Le RIISQ fédérera 16 établissements universitaires et plus de 30 partenaires – centres de recherche, municipalités, associations ou encore des services gouvernementaux. Pour remplir son mandat de recherche, de veille, de formation et de consultation en matière de lois et de politiques publiques, le réseau comptera 120 chercheurs, dont le travail s'articulera autour de cinq axes thématiques intersectoriels : risques d'inondation; gestion des territoires, gouvernance et législation; impacts biopsychosociaux et partage des coûts; réduction des vulnérabilités; et gestion/communication des risques. Les activités de ses membres seront réalisées en collaboration avec des organismes gouvernementaux, de la société civile et du secteur privé québécois, canadiens et internationaux. 

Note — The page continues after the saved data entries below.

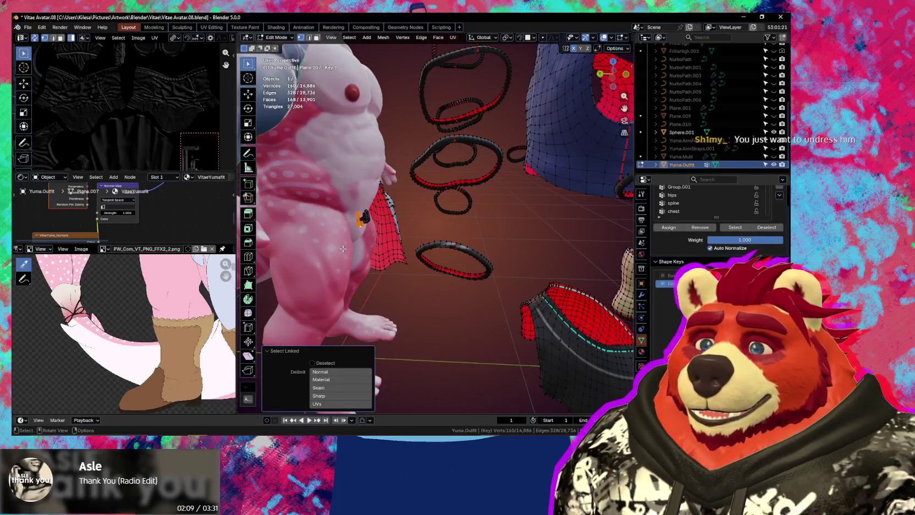
key("g")
key("y")
left_click(390, 235)
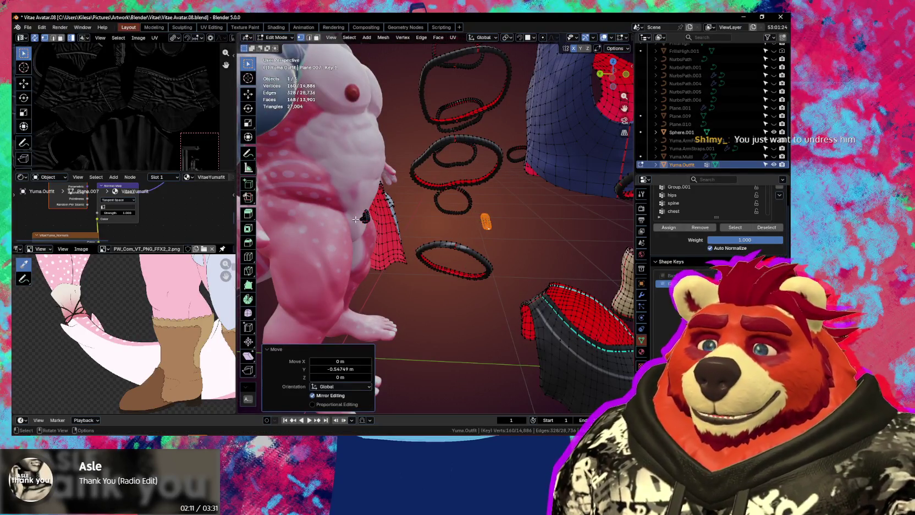
Slide the second hip buckle outward along Y, away from the body
middle_click_drag(355, 219, 297, 207)
left_click(296, 208)
key("l")
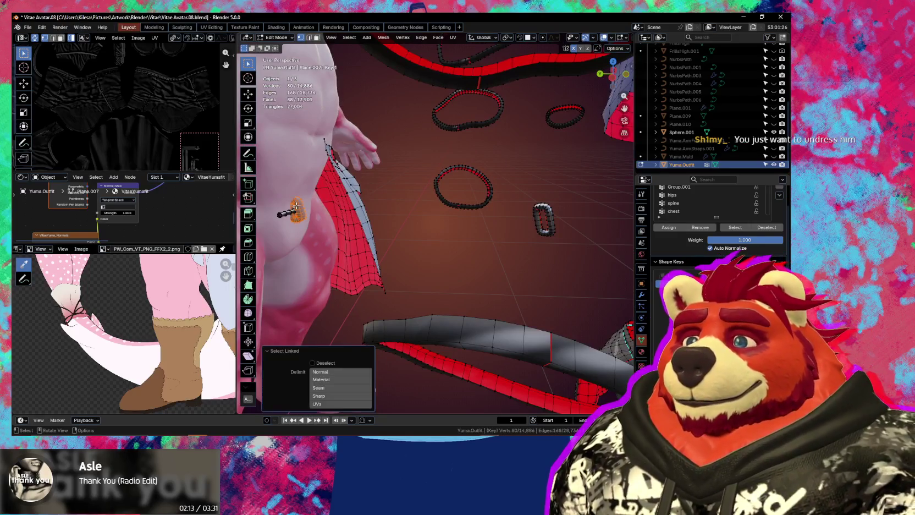
key("g")
key("y")
left_click(594, 240)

Au cours des prochains mois, Philippe Gachon réunira les collaborateurs du projet afin de former un comité de direction, un comité aviseur et un comité scientifique. «L'une des premières étapes sera de s'assurer que les ministères concernés, autant à Québec qu'à Ottawa, deviennent des partenaires incontournables du RIISQ», souligne-t-il. Sur le territoire québécois, le professeur pense notamment au ministère de l'Environnement et de la Lutte contre les changements climatiques, au ministère de la Sécurité publique, au ministère des Affaires municipales et de l'Habitation (pour l'aménagement du territoire), au ministère de l'Énergie et des Ressources naturelles, et au ministère de la Santé et des Services sociaux. «Nous nous réjouissons du montant accordé par les Fonds de recherche du Québec  et nous espérons que d'autres organismes offriront leur soutien financier afin de pouvoir développer tous les projets de recherche qui sont dans les cartons», ajoute-t-il.

L'un des projets qui lui tient à cœur consiste à effectuer un retour sur les inondations du printemps 2017 afin d'en tirer toutes les leçons possibles et de réajuster au besoin les protocoles et procédures à déployer en cas d'inondations. «Il faut toujours garder en tête que l'objectif est non seulement d'être prêt à gérer les situations de crise, mais aussi, et surtout, d'assurer le retour à la maison des sinistrés. Or, il y a encore des gens qui ne sont pas retournés chez eux depuis les inondations de 2017!»

Philippe Gachon souhaite également que le RIISQ puisse établir des partenariats pancanadiens et internationaux. «Il faut profiter de toutes les expertises développées ailleurs dans le domaine des inondations, explique-t-il. En ce sens, nous endossons totalement les efforts de la rectrice Magda Fusaro pour positionner favorablement l'UQAM à l'international.»